= Stephen de Mowbray =

Stephen de Mowbray (15 August 1925 – 4 October 2016) was a counterintelligence officer in Britain's Secret Intelligence Service (MI6).

==Early life==
He was born at Lymington on 15 August 1925, the son of Ralph de Mowbray, a surgeon, and was educated at Hordle House School, Milford on Sea, Hampshire (later subsumed into Walhampton School near Lymington) during 1934-1938, followed by Winchester. After serving in the Fleet Air Arm in World War II, he studied for a degree in Politics, Philosophy and Economics (PPE) at New College, Oxford. He was expected to collect a First, but left with a Second (attributed to "exam nerves"). His tutor, the polymath Isaiah Berlin, suggested that he become "a spy" (intelligence officer), because he would find the Foreign Office "too conventional".

==Career==
In 1950, de Mowbray joined the Secret Intelligence Service, MI6, at first in the Economic Section under George Kennedy Young, later serving variously in Baghdad, Montevideo, and Washington DC. He retired in 1979.

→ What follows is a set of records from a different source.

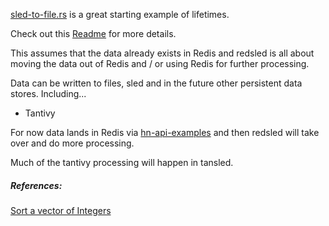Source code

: 
[sled-to-file.rs](https://github.com/stormasm/redsled/blob/master/examples/sled-to-file.rs) is a great starting example of lifetimes.

Check out this
[Readme](./examples/Readme.md)
for more details.

This assumes that the data already exists in Redis
and redsled is all about moving the data out of Redis
and / or using Redis for further processing.

Data can be written to files, sled and in the future
other persistent data stores.  Including...

* Tantivy

For now data lands in Redis via
[hn-api-examples](https://github.com/stormasm/hn-api-examples)
and then redsled will take over and do more processing.

Much of the tantivy processing will happen in tansled.

##### References:

[Sort a vector of Integers](https://rust-lang-nursery.github.io/rust-cookbook/algorithms/sorting.html)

He was a champion of the controversial Soviet defector known as Anatoly Golitsyn.

In 2010, de Mowbray was interviewed by the BBC. He stated that both Roger Hollis and Graham Russell Mitchell, suspected Soviet moles in MI5, were exonerated. "We followed Mitchell all over the place ... Even after his retirement, Mitchell was still monitored. Nothing was found. Next Hollis was investigated but eventually also cleared. But somebody was doing it"

He married twice, firstly to Tamsin Giles, daughter of yachtsman Laurent Giles, and secondly to banker Patricia White.